Chuck finished his mocha with a perfunctory sip. "I must be off now," he said. "Time to return to the future."

"Why did you come here in the first place?" I asked.

"Your race is about to be nearly destroyed by a plague of unparalleled proportions," he said. "Though humanity will survive, civilization will be obliterated, and it will take precious centuries to rebuild it. Fortunately, we of the future have not only devised a means of time travel, but also a vaccine."

"That's silly," I said.

"No, it's true," said Chuck. "'Life imitates bad movies.' Have you not heard that expression? Take this." Chuck pressed a tube of paste into my hand. "It's the vaccine. It also makes a mean cookie frosting."

"I believe this stuff about Jon Bon Jovi and Kate Moss, but a plague?"

"I do not lie," cried Chuck, running out the door. "It is your duty to save humanity."

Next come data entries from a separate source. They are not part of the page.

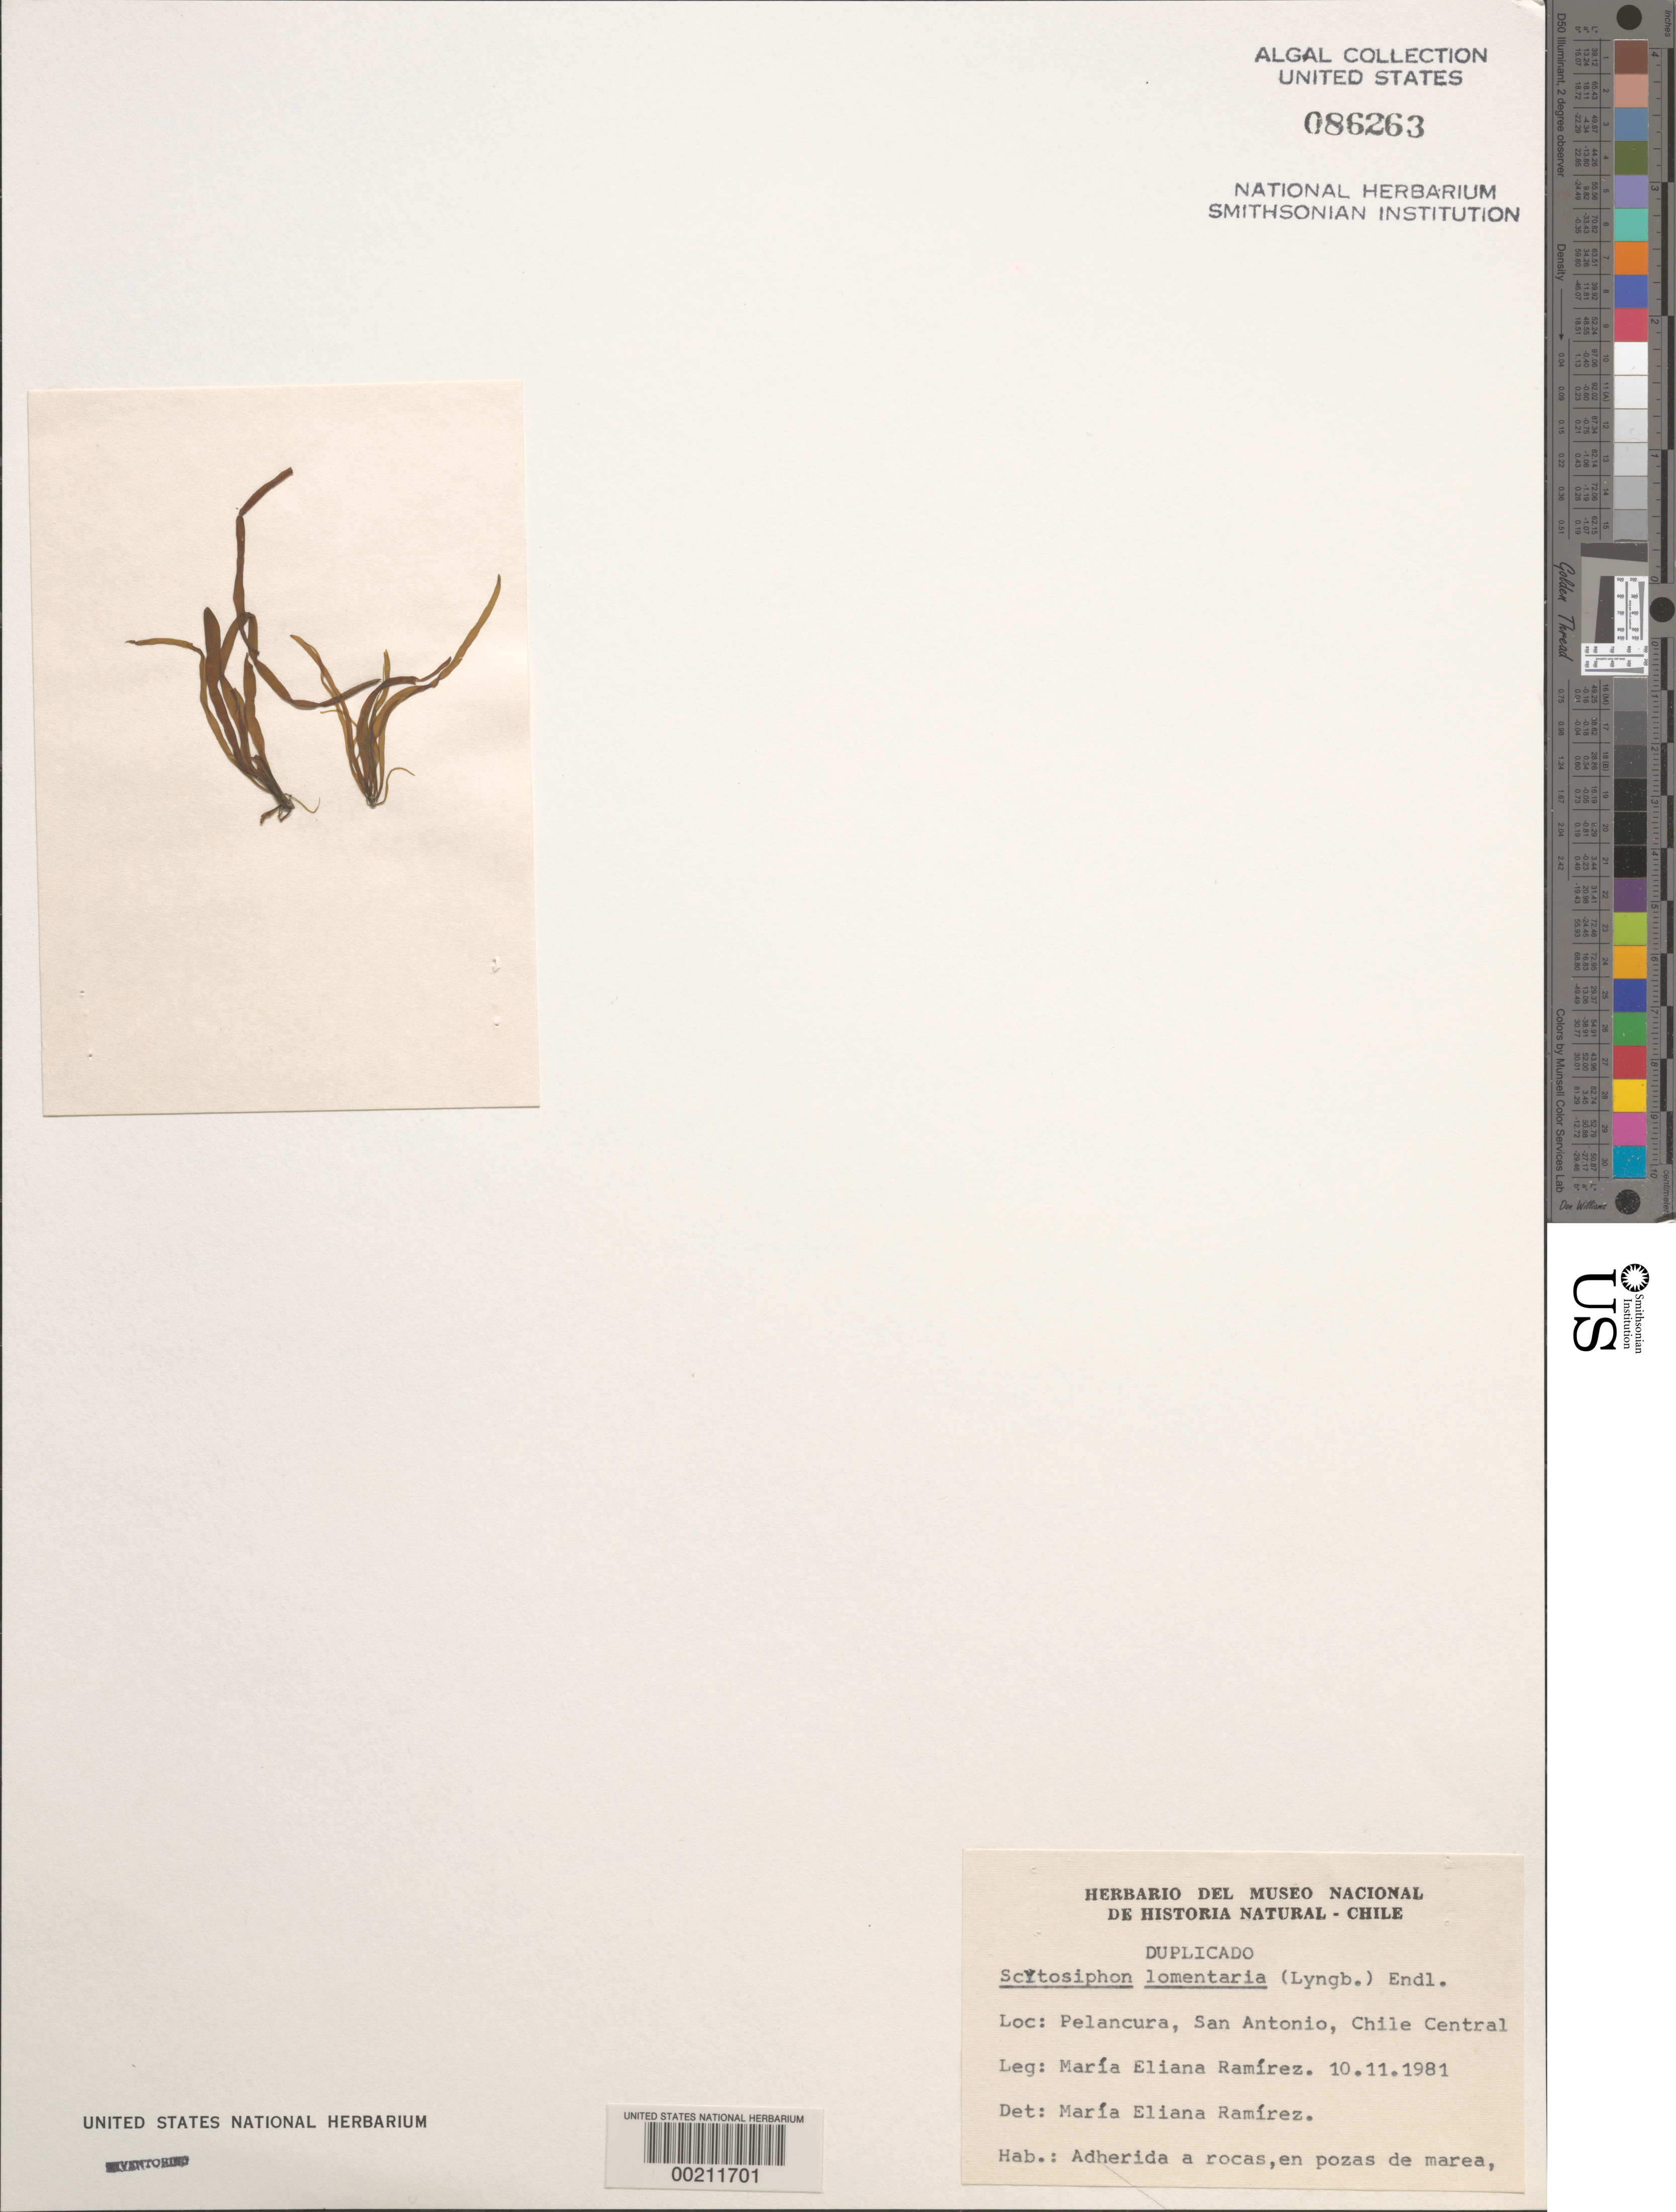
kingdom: Chromista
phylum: Ochrophyta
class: Phaeophyceae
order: Scytosiphonales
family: Scytosiphonaceae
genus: Scytosiphon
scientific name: Scytosiphon lomentaria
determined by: Ramírez, M. E.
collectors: M. E. Ramirez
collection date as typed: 10 Nov 1981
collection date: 1981-11-10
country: Chile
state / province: Región Metropolitana (RM)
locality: Pelancura, san antonio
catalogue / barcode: US 86263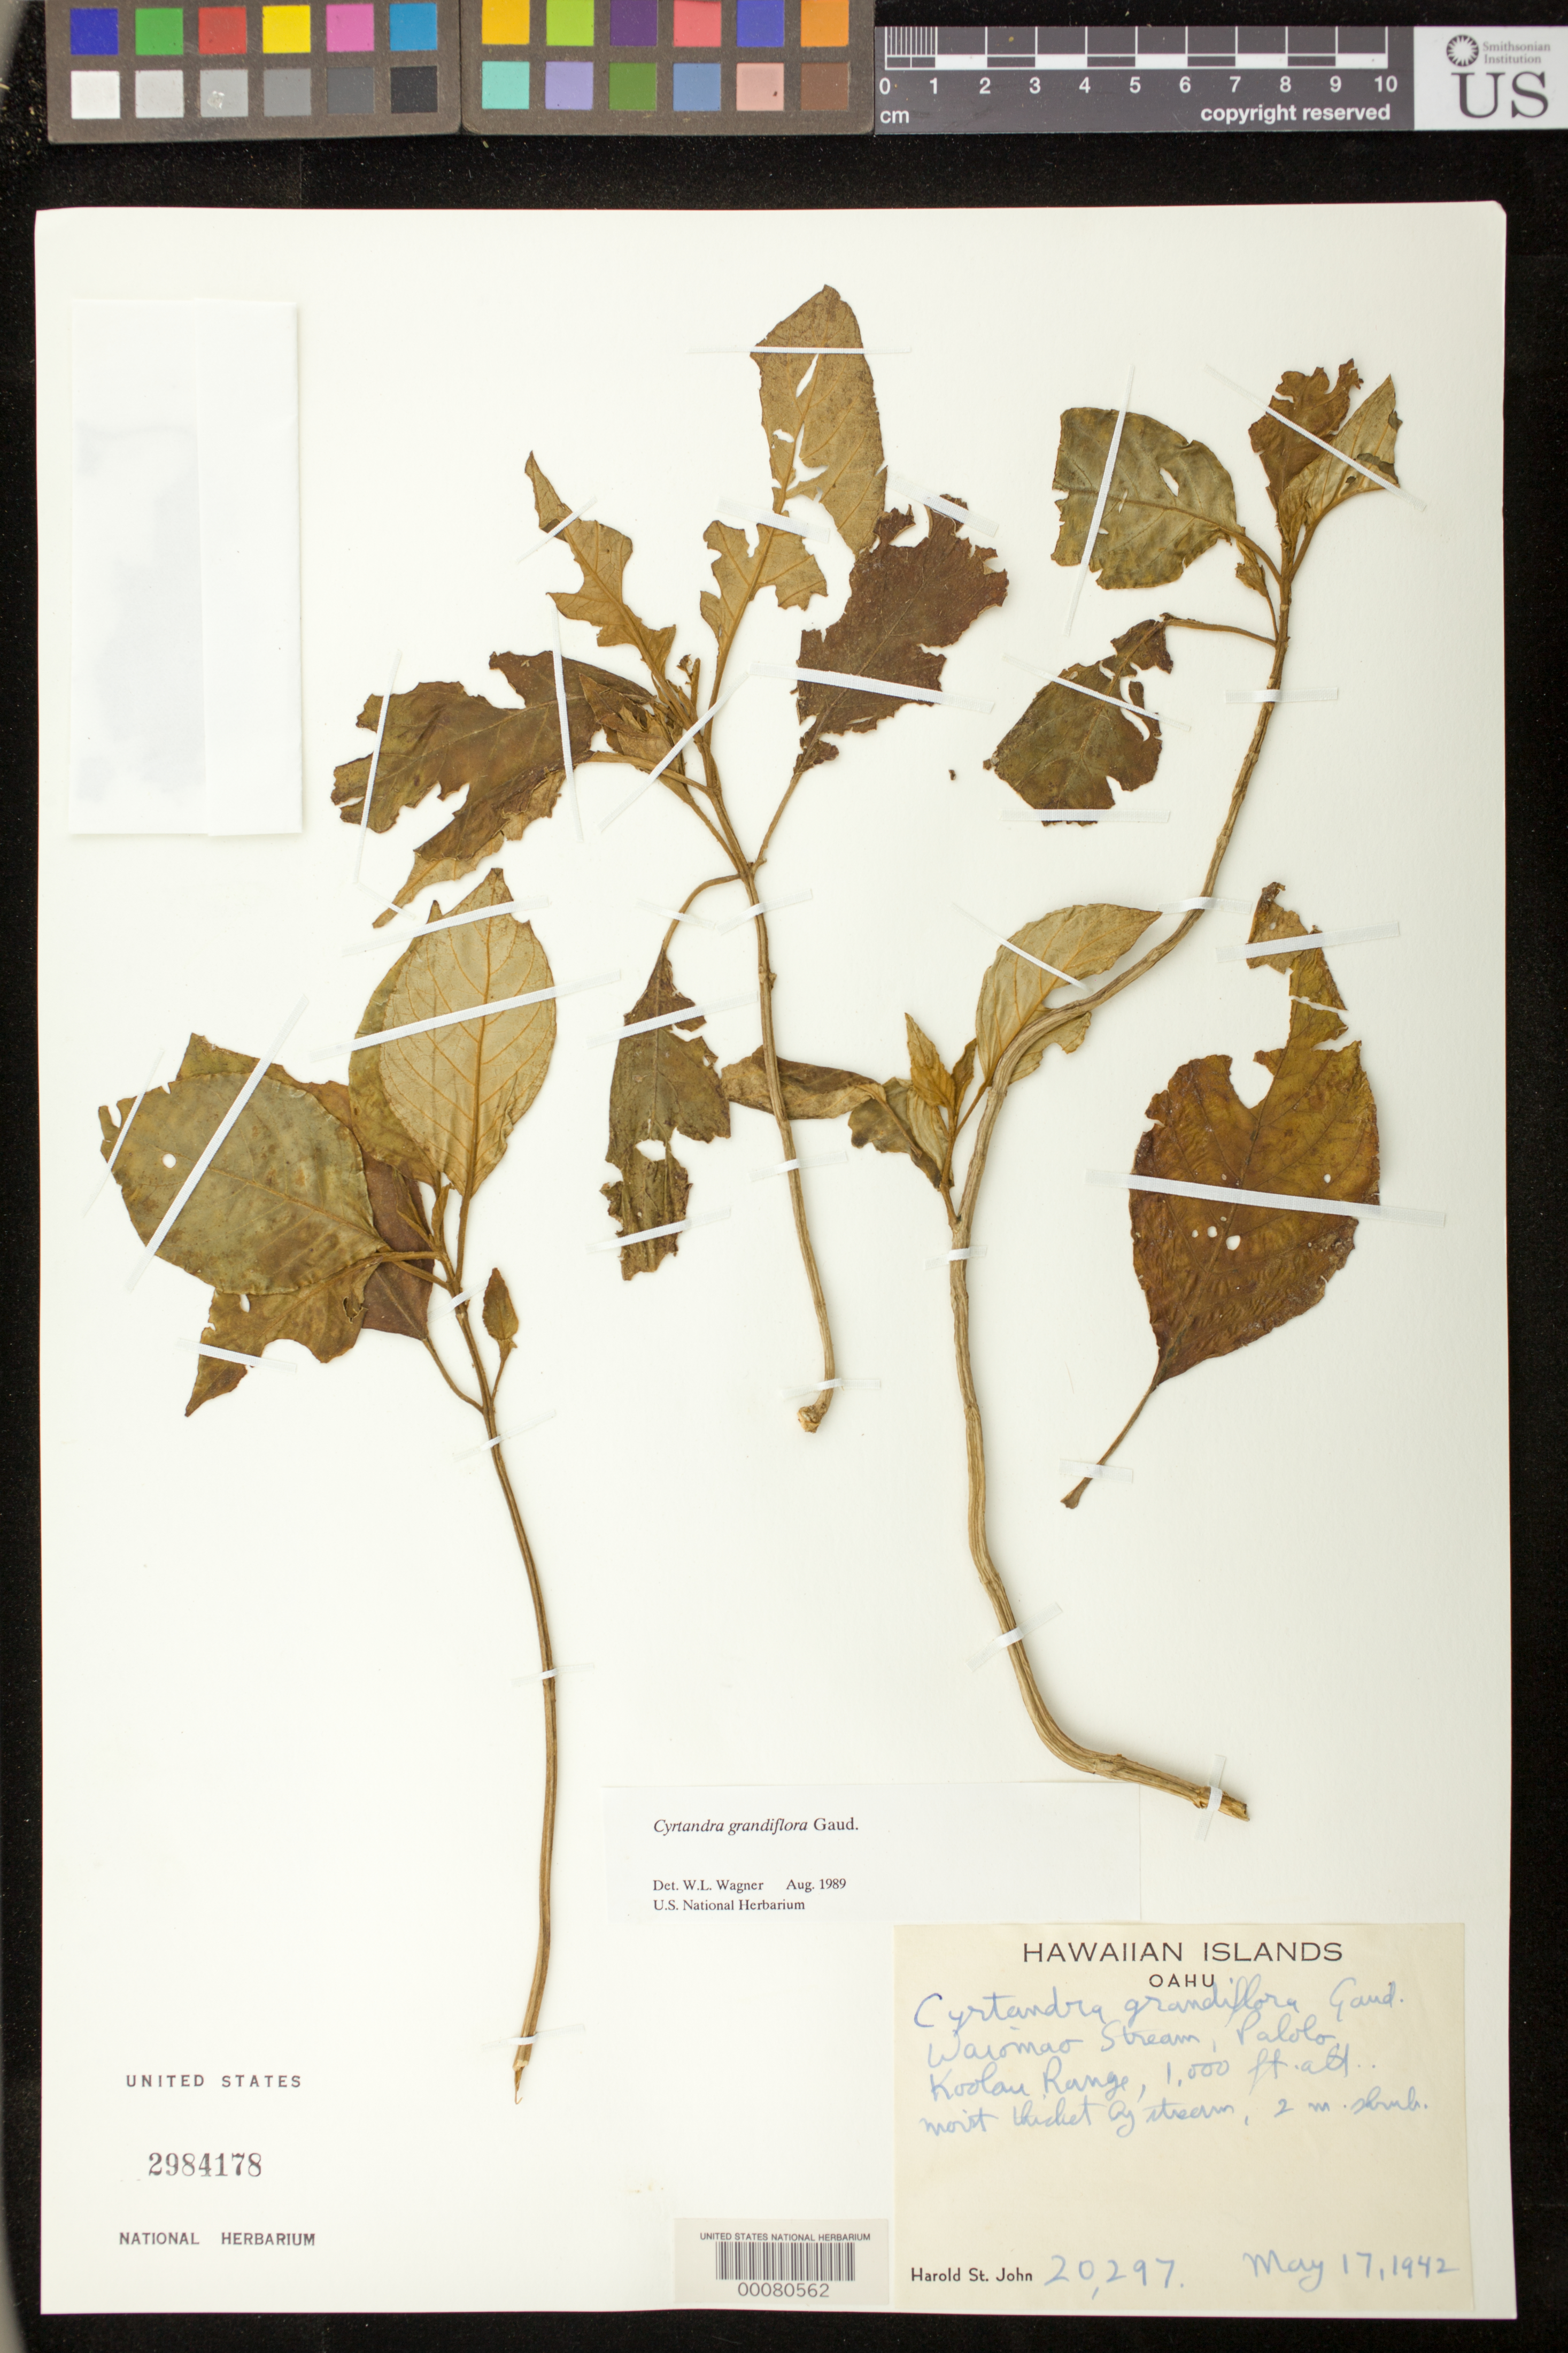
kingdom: Plantae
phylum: Tracheophyta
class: Magnoliopsida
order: Lamiales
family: Gesneriaceae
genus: Cyrtandra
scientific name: Cyrtandra grandiflora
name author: Gaudich.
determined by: Wagner, W. L., (BOT), Smithsonian Institution - National Museum of Natural History (UNITED STATES)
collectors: H. St. John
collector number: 20297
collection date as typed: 17 May 1942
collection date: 1942-05-17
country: United States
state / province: Hawaii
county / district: Honolulu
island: Oahu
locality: Waiomao stream, Palolo, Koolau range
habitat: Moist thicket by stream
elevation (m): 305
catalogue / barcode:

And that's the last I saw of him. I know what you're thinking. The guy was a fraud. Just another homeless bum out for a quarter and a mocha at the expense of a stranger. Well, you're probably right. I feel like a real idiot now. Boy, am I embarrassed. Still, it makes for an interesting story, doesn't it? Maybe you'll remember it fondly years from now and tell it to your grandchildren. Me, I'm gonna make some cookies.